**PROBLEM TO SOLVE**
Would you copy out every one of the items below, line for line, with each character unchanged?

**DATASET EXTRACT**

++++

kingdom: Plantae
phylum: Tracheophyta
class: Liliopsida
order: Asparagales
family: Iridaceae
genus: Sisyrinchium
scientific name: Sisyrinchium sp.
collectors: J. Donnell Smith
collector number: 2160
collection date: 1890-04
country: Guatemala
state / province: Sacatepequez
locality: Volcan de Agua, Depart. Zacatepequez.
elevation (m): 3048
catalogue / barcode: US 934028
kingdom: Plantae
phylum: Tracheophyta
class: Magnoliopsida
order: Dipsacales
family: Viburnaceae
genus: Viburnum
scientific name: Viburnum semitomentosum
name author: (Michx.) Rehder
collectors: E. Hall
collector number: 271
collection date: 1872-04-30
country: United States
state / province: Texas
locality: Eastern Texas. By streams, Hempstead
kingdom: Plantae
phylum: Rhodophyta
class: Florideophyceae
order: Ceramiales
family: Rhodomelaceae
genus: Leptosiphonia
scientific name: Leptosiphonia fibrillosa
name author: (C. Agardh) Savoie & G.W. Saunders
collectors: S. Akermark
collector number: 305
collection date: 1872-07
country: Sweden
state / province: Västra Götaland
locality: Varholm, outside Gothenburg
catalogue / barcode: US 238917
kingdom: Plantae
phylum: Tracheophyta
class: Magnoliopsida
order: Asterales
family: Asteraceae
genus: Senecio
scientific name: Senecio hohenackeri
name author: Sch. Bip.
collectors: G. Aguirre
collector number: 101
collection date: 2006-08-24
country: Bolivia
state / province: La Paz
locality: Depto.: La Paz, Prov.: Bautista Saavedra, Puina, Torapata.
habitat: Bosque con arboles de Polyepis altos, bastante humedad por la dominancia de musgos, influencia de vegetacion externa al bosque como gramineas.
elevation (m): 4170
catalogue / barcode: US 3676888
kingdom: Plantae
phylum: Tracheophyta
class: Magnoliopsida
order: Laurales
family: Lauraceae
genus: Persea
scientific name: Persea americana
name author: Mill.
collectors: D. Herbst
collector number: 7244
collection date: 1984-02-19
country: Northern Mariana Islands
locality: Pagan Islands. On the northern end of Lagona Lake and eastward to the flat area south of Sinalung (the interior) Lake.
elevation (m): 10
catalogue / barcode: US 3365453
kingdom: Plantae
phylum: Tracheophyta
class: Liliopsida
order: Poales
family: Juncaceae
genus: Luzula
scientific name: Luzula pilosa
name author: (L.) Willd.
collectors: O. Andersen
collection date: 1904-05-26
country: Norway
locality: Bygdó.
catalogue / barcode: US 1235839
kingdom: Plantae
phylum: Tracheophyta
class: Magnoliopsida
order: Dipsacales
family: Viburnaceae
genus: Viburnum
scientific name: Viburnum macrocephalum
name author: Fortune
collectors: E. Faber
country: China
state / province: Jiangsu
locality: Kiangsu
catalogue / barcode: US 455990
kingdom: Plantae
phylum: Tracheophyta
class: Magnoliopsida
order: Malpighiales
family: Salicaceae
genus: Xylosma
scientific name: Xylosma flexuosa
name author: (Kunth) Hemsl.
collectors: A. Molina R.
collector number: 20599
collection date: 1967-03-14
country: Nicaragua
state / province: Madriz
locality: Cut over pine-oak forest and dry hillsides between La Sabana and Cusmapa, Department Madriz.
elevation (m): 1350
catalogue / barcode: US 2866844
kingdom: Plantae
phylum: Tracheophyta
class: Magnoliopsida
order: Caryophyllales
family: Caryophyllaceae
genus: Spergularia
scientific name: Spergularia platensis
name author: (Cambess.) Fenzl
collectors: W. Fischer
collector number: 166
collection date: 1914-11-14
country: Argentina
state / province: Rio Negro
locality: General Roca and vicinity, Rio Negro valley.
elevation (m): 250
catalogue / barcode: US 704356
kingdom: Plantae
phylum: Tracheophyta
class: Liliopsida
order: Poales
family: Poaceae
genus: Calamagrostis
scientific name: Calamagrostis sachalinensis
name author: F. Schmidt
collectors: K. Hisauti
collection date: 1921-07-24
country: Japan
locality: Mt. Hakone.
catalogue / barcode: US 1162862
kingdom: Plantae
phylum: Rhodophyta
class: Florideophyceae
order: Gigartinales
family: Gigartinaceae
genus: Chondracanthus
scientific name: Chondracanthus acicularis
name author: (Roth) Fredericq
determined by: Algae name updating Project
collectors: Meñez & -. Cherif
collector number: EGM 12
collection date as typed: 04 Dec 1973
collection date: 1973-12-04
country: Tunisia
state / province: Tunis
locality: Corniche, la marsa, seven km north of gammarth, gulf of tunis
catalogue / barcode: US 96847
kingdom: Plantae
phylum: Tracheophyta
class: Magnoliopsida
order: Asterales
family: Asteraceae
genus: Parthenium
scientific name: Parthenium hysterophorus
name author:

++++

**WRITTEN SOLUTION**
kingdom: Plantae
phylum: Tracheophyta
class: Liliopsida
order: Asparagales
family: Iridaceae
genus: Sisyrinchium
scientific name: Sisyrinchium sp.
collectors: J. Donnell Smith
collector number: 2160
collection date: 1890-04
country: Guatemala
state / province: Sacatepequez
locality: Volcan de Agua, Depart. Zacatepequez.
elevation (m): 3048
catalogue / barcode: US 934028
kingdom: Plantae
phylum: Tracheophyta
class: Magnoliopsida
order: Dipsacales
family: Viburnaceae
genus: Viburnum
scientific name: Viburnum semitomentosum
name author: (Michx.) Rehder
collectors: E. Hall
collector number: 271
collection date: 1872-04-30
country: United States
state / province: Texas
locality: Eastern Texas. By streams, Hempstead
kingdom: Plantae
phylum: Rhodophyta
class: Florideophyceae
order: Ceramiales
family: Rhodomelaceae
genus: Leptosiphonia
scientific name: Leptosiphonia fibrillosa
name author: (C. Agardh) Savoie & G.W. Saunders
collectors: S. Akermark
collector number: 305
collection date: 1872-07
country: Sweden
state / province: Västra Götaland
locality: Varholm, outside Gothenburg
catalogue / barcode: US 238917
kingdom: Plantae
phylum: Tracheophyta
class: Magnoliopsida
order: Asterales
family: Asteraceae
genus: Senecio
scientific name: Senecio hohenackeri
name author: Sch. Bip.
collectors: G. Aguirre
collector number: 101
collection date: 2006-08-24
country: Bolivia
state / province: La Paz
locality: Depto.: La Paz, Prov.: Bautista Saavedra, Puina, Torapata.
habitat: Bosque con arboles de Polyepis altos, bastante humedad por la dominancia de musgos, influencia de vegetacion externa al bosque como gramineas.
elevation (m): 4170
catalogue / barcode: US 3676888
kingdom: Plantae
phylum: Tracheophyta
class: Magnoliopsida
order: Laurales
family: Lauraceae
genus: Persea
scientific name: Persea americana
name author: Mill.
collectors: D. Herbst
collector number: 7244
collection date: 1984-02-19
country: Northern Mariana Islands
locality: Pagan Islands. On the northern end of Lagona Lake and eastward to the flat area south of Sinalung (the interior) Lake.
elevation (m): 10
catalogue / barcode: US 3365453
kingdom: Plantae
phylum: Tracheophyta
class: Liliopsida
order: Poales
family: Juncaceae
genus: Luzula
scientific name: Luzula pilosa
name author: (L.) Willd.
collectors: O. Andersen
collection date: 1904-05-26
country: Norway
locality: Bygdó.
catalogue / barcode: US 1235839
kingdom: Plantae
phylum: Tracheophyta
class: Magnoliopsida
order: Dipsacales
family: Viburnaceae
genus: Viburnum
scientific name: Viburnum macrocephalum
name author: Fortune
collectors: E. Faber
country: China
state / province: Jiangsu
locality: Kiangsu
catalogue / barcode: US 455990
kingdom: Plantae
phylum: Tracheophyta
class: Magnoliopsida
order: Malpighiales
family: Salicaceae
genus: Xylosma
scientific name: Xylosma flexuosa
name author: (Kunth) Hemsl.
collectors: A. Molina R.
collector number: 20599
collection date: 1967-03-14
country: Nicaragua
state / province: Madriz
locality: Cut over pine-oak forest and dry hillsides between La Sabana and Cusmapa, Department Madriz.
elevation (m): 1350
catalogue / barcode: US 2866844
kingdom: Plantae
phylum: Tracheophyta
class: Magnoliopsida
order: Caryophyllales
family: Caryophyllaceae
genus: Spergularia
scientific name: Spergularia platensis
name author: (Cambess.) Fenzl
collectors: W. Fischer
collector number: 166
collection date: 1914-11-14
country: Argentina
state / province: Rio Negro
locality: General Roca and vicinity, Rio Negro valley.
elevation (m): 250
catalogue / barcode: US 704356
kingdom: Plantae
phylum: Tracheophyta
class: Liliopsida
order: Poales
family: Poaceae
genus: Calamagrostis
scientific name: Calamagrostis sachalinensis
name author: F. Schmidt
collectors: K. Hisauti
collection date: 1921-07-24
country: Japan
locality: Mt. Hakone.
catalogue / barcode: US 1162862
kingdom: Plantae
phylum: Rhodophyta
class: Florideophyceae
order: Gigartinales
family: Gigartinaceae
genus: Chondracanthus
scientific name: Chondracanthus acicularis
name author: (Roth) Fredericq
determined by: Algae name updating Project
collectors: Meñez & -. Cherif
collector number: EGM 12
collection date as typed: 04 Dec 1973
collection date: 1973-12-04
country: Tunisia
state / province: Tunis
locality: Corniche, la marsa, seven km north of gammarth, gulf of tunis
catalogue / barcode: US 96847
kingdom: Plantae
phylum: Tracheophyta
class: Magnoliopsida
order: Asterales
family: Asteraceae
genus: Parthenium
scientific name: Parthenium hysterophorus
name author:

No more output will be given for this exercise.